To harvest multipliers, pull the clusters or gently dig them out. Try to do this during dry weather. Don’t leave the bulbs exposed to hot sun or rain and don’t wash them. Lay the tops over the freshly harvested bulbs until you can bring them under shelter. See below for the next step: curing.

Curing (Drying) Garlic and Perennial Onions

Curing is a fancy word for properly drying your bulbs. A good cure improves the flavor, storage quality, and hardiness of both garlic and perennial onion bulbs. The goal is to dry the outer wrapper layers completely while keeping the bulbs or cloves plump and deliciously aromatic. It takes anywhere from 3 weeks to 2 months to properly cure bulbs.

Many factors influence the rate of curing, including humidity, temperature, air circulation, the size of the bulbs, and the number of green leaves at harvest. High humidity can slow drying, so give your bulbs plenty of space, good ventilation, and complete protection from rain. Drying too quickly can cause shriveled bulbs that don’t store well, so dry bulbs out of direct sunlight and away from extreme heat.

We cure our bulbs on the upper level of our pole barn. We use fans to make sure the area is adequately ventilated and to keep the humidity low. You can make your own low-cost exhaust fan by fitting a box fan tightly in a window frame (fill any gaps around the fan for a tight fit).

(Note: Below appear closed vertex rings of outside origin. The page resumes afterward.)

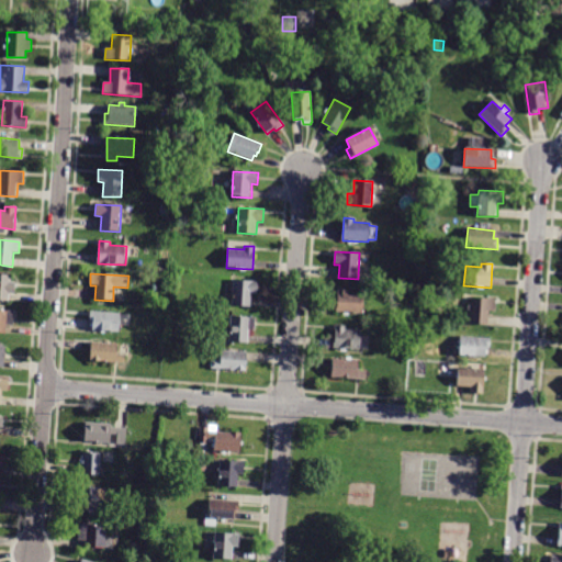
[(9,301),(0,300),(0,274),(11,276),(11,282),(17,282),(15,294),(10,294),(9,301)]
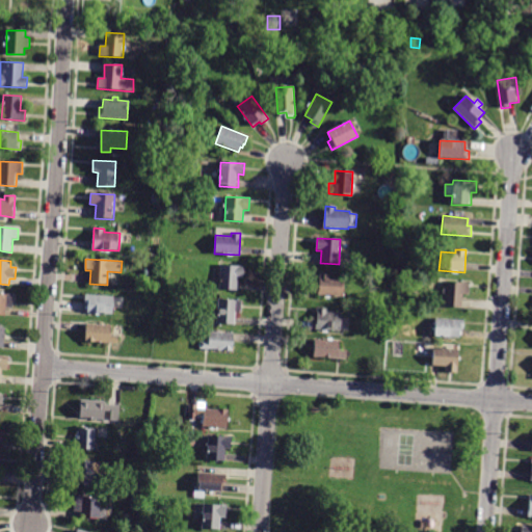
[(238,291),(219,290),(220,266),(244,267),(243,278),(238,278),(238,291)]
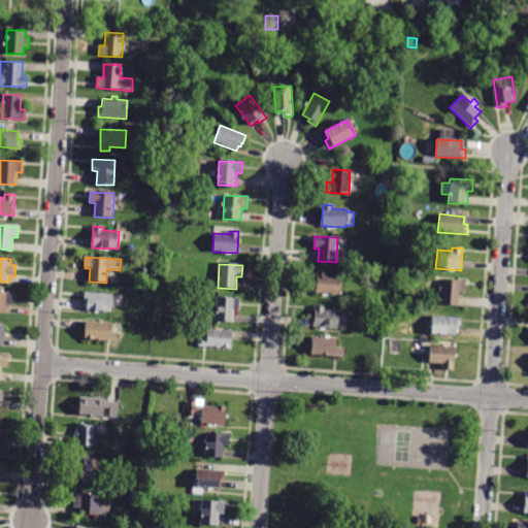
[(316,293),(317,271),(328,272),(328,276),(343,277),(341,295),(316,293)]
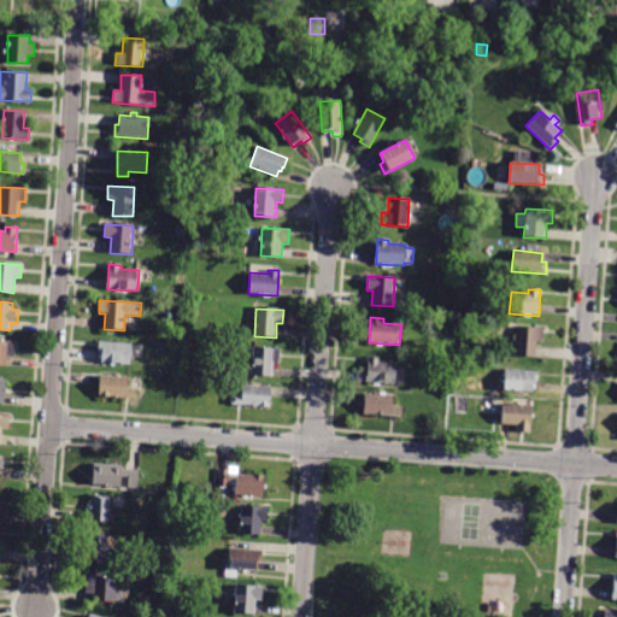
[(536,358),(513,356),(516,327),(544,328),(542,342),(538,341),(536,358)]
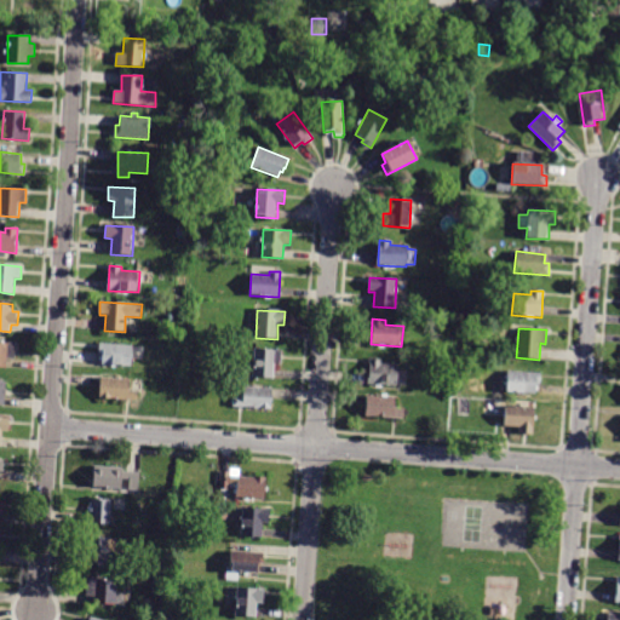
[(196,349),(185,348),(185,339),(197,340),(196,349)]
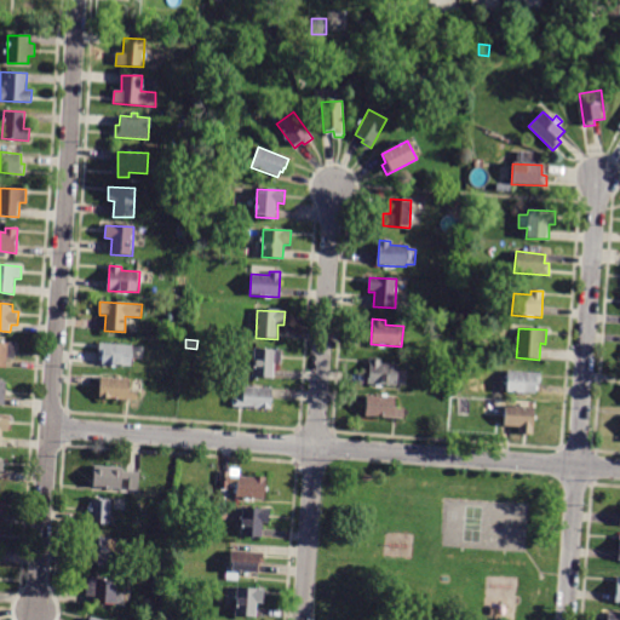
[(0,342),(16,343),(16,357),(9,357),(7,368),(0,367),(0,342)]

We hang our garlic to cure: for soft neck garlic you can make braids, though this can be time-consuming. Otherwise use a slip knot that will tighten with the necks as they dry and shrink. To do this, just fold a string in half, then pull the two free ends through the loop, and cinch this around several necks. Then tie the bunch to the main string (or wire, rafter, rack, etc).

We cure our perennial onions on shelves made with hardware cloth. You could also hang a stretched sheet or other breathable material or mesh. The onion necks may break as they dry, so hanging them can lead to bulbs falling and getting bruised.

Every few days check for and remove any spoiled bulbs, being careful to handle the bulbs gently and as little as possible. The high water content right after harvest lets bulbs bruise easily, making them susceptible to rot. Once curing is complete, the bulbs are much less easily damaged.

Once curing is complete, separate the individual perennial onion bulbs from the clusters. For both garlic and onion bulbs, cut the dried tops 1 inch above the base and trim the roots to ¼ inch. Your bulbs are now ready for eating, storage, or planting.